### [GOAL OF THE EXERCISE]
Exact reproduction of all the data is required, with pictures excluded.

#### MATERIAL FOR THE TASK

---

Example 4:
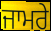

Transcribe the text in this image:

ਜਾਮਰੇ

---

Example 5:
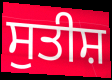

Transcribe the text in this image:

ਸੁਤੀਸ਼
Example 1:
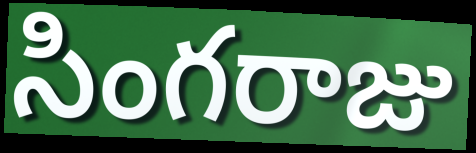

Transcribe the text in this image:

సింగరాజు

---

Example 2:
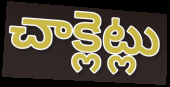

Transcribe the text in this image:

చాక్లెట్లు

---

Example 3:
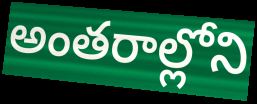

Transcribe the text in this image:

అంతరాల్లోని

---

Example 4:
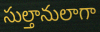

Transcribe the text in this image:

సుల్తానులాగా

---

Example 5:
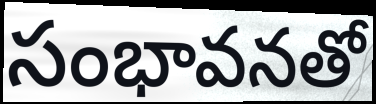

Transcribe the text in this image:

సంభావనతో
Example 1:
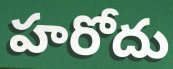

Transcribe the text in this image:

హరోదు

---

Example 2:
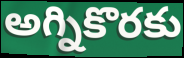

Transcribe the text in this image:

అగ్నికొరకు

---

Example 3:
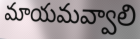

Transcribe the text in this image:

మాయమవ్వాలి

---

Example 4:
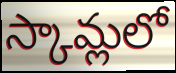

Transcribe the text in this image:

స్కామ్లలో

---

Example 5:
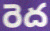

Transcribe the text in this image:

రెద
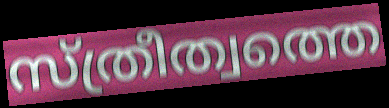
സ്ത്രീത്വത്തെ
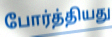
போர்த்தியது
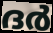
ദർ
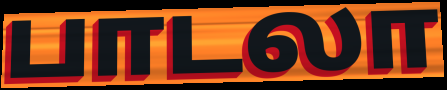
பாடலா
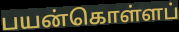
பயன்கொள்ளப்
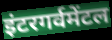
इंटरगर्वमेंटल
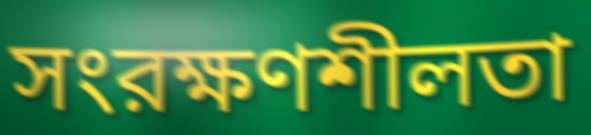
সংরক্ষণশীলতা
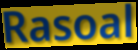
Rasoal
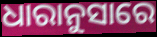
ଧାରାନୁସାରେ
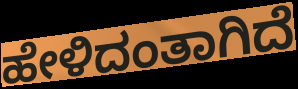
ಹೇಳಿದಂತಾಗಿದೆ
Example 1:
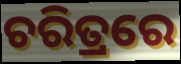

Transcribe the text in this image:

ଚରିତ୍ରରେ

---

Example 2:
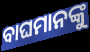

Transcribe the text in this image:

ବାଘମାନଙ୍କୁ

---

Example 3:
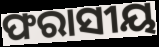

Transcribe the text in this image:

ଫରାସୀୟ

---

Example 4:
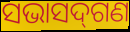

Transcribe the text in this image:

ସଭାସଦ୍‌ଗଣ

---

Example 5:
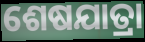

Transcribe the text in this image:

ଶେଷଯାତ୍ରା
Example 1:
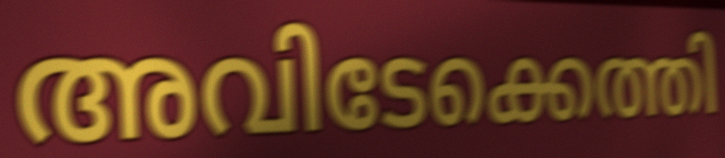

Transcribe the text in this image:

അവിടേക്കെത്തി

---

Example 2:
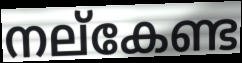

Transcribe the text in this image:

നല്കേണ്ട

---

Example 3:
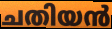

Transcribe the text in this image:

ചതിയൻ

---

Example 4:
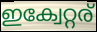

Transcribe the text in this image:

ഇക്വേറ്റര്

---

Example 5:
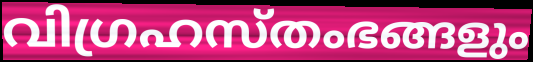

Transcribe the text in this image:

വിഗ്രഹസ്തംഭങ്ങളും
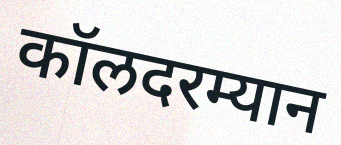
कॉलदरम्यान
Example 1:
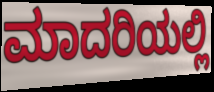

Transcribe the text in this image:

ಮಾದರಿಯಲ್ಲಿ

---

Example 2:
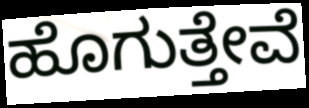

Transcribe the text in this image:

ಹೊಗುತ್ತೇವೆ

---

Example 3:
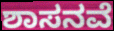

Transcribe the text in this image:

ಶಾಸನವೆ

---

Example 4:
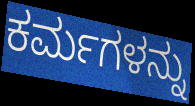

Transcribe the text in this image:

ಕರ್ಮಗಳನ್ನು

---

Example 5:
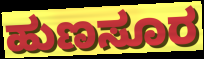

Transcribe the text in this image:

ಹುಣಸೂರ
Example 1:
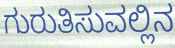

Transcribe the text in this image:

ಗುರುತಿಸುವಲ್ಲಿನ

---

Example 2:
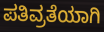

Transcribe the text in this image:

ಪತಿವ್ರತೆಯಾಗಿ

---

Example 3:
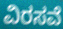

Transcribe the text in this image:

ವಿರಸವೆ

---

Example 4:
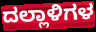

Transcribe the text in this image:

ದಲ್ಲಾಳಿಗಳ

########

### [TASK RESULT]
---

Example 4:

Transcribe the text in this image:

ਜਾਮਰੇ

---

Example 5:

Transcribe the text in this image:

ਸੁਤੀਸ਼
Example 1:

Transcribe the text in this image:

సింగరాజు

---

Example 2:

Transcribe the text in this image:

చాక్లెట్లు

---

Example 3:

Transcribe the text in this image:

అంతరాల్లోని

---

Example 4:

Transcribe the text in this image:

సుల్తానులాగా

---

Example 5:

Transcribe the text in this image:

సంభావనతో
Example 1:

Transcribe the text in this image:

హరోదు

---

Example 2:

Transcribe the text in this image:

అగ్నికొరకు

---

Example 3:

Transcribe the text in this image:

మాయమవ్వాలి

---

Example 4:

Transcribe the text in this image:

స్కామ్లలో

---

Example 5:

Transcribe the text in this image:

రెద
സ്ത്രീത്വത്തെ
போர்த்தியது
ദർ
பாடலா
பயன்கொள்ளப்
इंटरगर्वमेंटल
সংরক্ষণশীলতা
Rasoal
ଧାରାନୁସାରେ
ಹೇಳಿದಂತಾಗಿದೆ
Example 1:

Transcribe the text in this image:

ଚରିତ୍ରରେ

---

Example 2:

Transcribe the text in this image:

ବାଘମାନଙ୍କୁ

---

Example 3:

Transcribe the text in this image:

ଫରାସୀୟ

---

Example 4:

Transcribe the text in this image:

ସଭାସଦ୍‌ଗଣ

---

Example 5:

Transcribe the text in this image:

ଶେଷଯାତ୍ରା
Example 1:

Transcribe the text in this image:

അവിടേക്കെത്തി

---

Example 2:

Transcribe the text in this image:

നല്കേണ്ട

---

Example 3:

Transcribe the text in this image:

ചതിയൻ

---

Example 4:

Transcribe the text in this image:

ഇക്വേറ്റര്

---

Example 5:

Transcribe the text in this image:

വിഗ്രഹസ്തംഭങ്ങളും
कॉलदरम्यान
Example 1:

Transcribe the text in this image:

ಮಾದರಿಯಲ್ಲಿ

---

Example 2:

Transcribe the text in this image:

ಹೊಗುತ್ತೇವೆ

---

Example 3:

Transcribe the text in this image:

ಶಾಸನವೆ

---

Example 4:

Transcribe the text in this image:

ಕರ್ಮಗಳನ್ನು

---

Example 5:

Transcribe the text in this image:

ಹುಣಸೂರ
Example 1:

Transcribe the text in this image:

ಗುರುತಿಸುವಲ್ಲಿನ

---

Example 2:

Transcribe the text in this image:

ಪತಿವ್ರತೆಯಾಗಿ

---

Example 3:

Transcribe the text in this image:

ವಿರಸವೆ

---

Example 4:

Transcribe the text in this image:

ದಲ್ಲಾಳಿಗಳ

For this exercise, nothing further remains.